2. Partner with someone who can offset your weaknesses (‘cover for you’).

This approach works very well when you can allow people to work together who have counter-balancing strengths. For example, the ‘starter’ and the ‘finisher’; or the creative person and the one who can get the idea to market, etc. And, it doesn’t need to be a ‘forever’ partnership. I’ve worked with Vice Presidents that aren’t very good at budgeting, and they know it. But, many believe they still must do it. No. That’s not true. They can get someone else to do the work. The VP is still responsible for it, and ‘owns it’, they just don’t do it. Honest.

3. Leverage tools and/or technology to improve capability.

The classic example here, is the disorganized or ‘absent-minded’ person who gets an app on their phone that allows them to organize their to-do list and notifies them when items need to be completed (or they need to be across town in 30 minutes). This can also include a salesperson that adopts a standard sales process to help them more effectively work with prospects. The key here is that we are equipping the person with additional tools to perform the activities, not necessarily improving the person’s capabilities.

4. Training (adding knowledge and skills) in the area of weakness.

This is the one most people jump to (and critics claim is ignored), but it is too often used without discernment. What I mean, is often times the training isn’t clearly providing specific knowledge and/or skills. Instead, it is attempting to change the person. For example, it’ not very effective for training in strategic planning to attempt to teach people ‘think more strategically’. People either think strategically, or they don’t.

The key here is to plan to ‘grow’ (add to) the person, not ‘change’ them, provide them with new or additional knowledge and skills. I do this constantly in the leadership development programs I provide. I don’t try to change someone’s leadership ‘style’ (or challenge their ego), instead I provide them knowledge and skills in the principles, practices and behaviors of great leadership and let them grow their leadership abilities with that new information. This adds to their talents.

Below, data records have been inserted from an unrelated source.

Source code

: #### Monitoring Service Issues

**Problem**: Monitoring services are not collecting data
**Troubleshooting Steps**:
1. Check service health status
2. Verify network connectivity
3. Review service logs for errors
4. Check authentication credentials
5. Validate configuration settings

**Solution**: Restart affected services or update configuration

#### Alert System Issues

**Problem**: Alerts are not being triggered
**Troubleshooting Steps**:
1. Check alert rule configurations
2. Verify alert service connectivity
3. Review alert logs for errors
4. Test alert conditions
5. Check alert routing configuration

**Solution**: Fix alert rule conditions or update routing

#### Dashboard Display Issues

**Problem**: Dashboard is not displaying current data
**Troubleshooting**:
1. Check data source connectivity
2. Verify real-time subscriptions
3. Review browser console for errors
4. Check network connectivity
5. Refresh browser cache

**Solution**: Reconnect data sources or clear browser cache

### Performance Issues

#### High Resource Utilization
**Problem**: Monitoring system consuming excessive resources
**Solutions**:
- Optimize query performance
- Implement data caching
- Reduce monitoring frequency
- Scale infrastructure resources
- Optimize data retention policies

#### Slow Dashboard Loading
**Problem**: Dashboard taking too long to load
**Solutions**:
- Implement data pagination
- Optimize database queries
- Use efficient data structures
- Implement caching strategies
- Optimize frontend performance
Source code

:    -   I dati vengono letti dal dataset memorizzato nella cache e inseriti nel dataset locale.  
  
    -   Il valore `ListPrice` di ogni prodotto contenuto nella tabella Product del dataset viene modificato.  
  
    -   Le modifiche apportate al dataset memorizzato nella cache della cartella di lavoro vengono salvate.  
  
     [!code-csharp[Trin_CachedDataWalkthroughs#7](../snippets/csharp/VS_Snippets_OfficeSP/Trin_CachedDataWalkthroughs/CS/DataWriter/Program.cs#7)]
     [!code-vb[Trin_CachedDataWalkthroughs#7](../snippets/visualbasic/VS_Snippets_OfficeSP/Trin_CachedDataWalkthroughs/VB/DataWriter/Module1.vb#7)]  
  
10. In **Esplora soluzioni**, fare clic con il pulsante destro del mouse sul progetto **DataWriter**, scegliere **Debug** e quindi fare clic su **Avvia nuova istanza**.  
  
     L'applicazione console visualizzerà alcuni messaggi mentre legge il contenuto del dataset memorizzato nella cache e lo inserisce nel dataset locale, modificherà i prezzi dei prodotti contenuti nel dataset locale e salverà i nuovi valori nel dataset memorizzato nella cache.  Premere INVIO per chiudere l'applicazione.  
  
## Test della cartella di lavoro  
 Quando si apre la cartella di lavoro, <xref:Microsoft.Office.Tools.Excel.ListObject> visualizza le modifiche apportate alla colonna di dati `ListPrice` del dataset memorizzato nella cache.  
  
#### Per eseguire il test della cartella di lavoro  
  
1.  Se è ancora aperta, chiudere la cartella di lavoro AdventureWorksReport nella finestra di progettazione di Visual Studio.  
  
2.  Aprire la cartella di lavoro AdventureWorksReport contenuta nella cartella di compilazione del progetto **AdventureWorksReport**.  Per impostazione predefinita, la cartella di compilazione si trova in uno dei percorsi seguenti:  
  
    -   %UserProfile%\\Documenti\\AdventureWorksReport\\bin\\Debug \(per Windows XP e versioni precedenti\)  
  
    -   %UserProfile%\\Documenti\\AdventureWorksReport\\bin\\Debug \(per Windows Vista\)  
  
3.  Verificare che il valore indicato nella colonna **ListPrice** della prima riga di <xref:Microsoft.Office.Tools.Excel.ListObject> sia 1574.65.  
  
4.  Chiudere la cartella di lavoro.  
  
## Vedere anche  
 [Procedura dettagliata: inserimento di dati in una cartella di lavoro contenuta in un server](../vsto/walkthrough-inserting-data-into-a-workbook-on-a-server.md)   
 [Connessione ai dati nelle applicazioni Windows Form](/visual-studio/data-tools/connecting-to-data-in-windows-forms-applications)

After these are applied and you find they don’t effectively mitigate the weaknesses, there are other situation-specific techniques that can be used. But those would take longer to discuss than the space available here.

 

The important – and often overlooked – 5th practice if not effectively mitigated:

5. Accept it as a weakness.

Why is this so important? Because if you’re not going to do anything about it, you need to accept it. Otherwise, it will fester as an issue, constantly hurting the self-image of the individual along with the attitude and performance of the team around them.

Okay, this might be a silly example, but it does make the point. When I was younger (waaaay younger), I played a lot of soccer and the position I played typically takes what are called ‘goal kicks’ – where the defense kicks the ball 60-70 yards or so up field, hopefully to their own waiting teammates. The only problem…I couldn’t kick it that far – even downhill with a stiff (hurricane-force) wind behind me! Unfortunately, no one else on the team was any better. The solution we used, was rather than continuing to stand 60-70 yards away and wait for me to get it to them, my teammates simply went 50 (okay, maybe 40…35?) yards away. They ‘accepted’ my weakness as reality and simply acted accordingly, rather than constantly expecting me to overcome it. Make sense?

The strengths-based talent management approach doesn’t ignore weaknesses, it simply sees the value of not focusing on them. Instead, it uses these 4-5 techniques to mitigate weaknesses to let the power of strengths truly shine!

 

Questions: What approaches do you or your organization use to address weaknesses? How effective are they?